Nowy system info-rozrywki
Odświeżony niedawno Hyundai i30 zyskał wiele nowoczesnych rozwiązań, a to, co interesuje miłośników nowych technologii oraz gadżetów, to na pewno poprawiony system info-rozrywki. Wszystko zaczyna się od większego ekranu dotykowego, który ma teraz 10,25 cala i posiada mnóstwo ciekawych i przydatnych funkcji. Zgoda, grafiki nie są najpiękniejsze, ale wszystko działa sprawnie, szybko i bez większych opóźnień. Jedynie po uruchomieniu auta trzeba odczekać chwilę, aby system zaczął działać sprawnie i szybko. Funkcje możemy wywoływać za pomocą dotykowego panelu pod ekranem, a w menu głównym mamy ikonki odpowiedzialne za konkretne ustawienia pojazdu, dźwięku, obrazu, nawigacji itp.
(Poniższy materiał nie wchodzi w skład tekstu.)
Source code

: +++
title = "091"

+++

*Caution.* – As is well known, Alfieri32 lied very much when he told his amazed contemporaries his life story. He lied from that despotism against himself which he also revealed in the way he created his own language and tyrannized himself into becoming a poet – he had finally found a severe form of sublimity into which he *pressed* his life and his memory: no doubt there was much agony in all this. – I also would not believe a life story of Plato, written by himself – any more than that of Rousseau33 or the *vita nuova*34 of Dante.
Oczywiście nie mogło zabraknąć łączności ze smartfonem poprzez Apple CarPlay oraz Android Auto i działa to po prostu sprawnie i bezproblemowo. Jest także system łączności Bluelink za pośrednictwem dedykowanej aplikacji, który pozwala m.in. na zdalne blokowanie i odblokowywanie drzwi, wysyłanie celu podróży bezpośrednio do nawigacji w aucie, lokalizację pojazdu, informowanie o aktywacji alarmu i wyświetlanie aktualnego stanu pojazdu. Bezpośrednio z poziomu systemu auta uzyskujemy także dostęp do aktualnych cen paliw na pobliskich stacjach, miejscach parkingowych, prognozy pogody, nawigacja ostrzega także przed fotoradarami oraz o aktualnej sytuacji na drogach.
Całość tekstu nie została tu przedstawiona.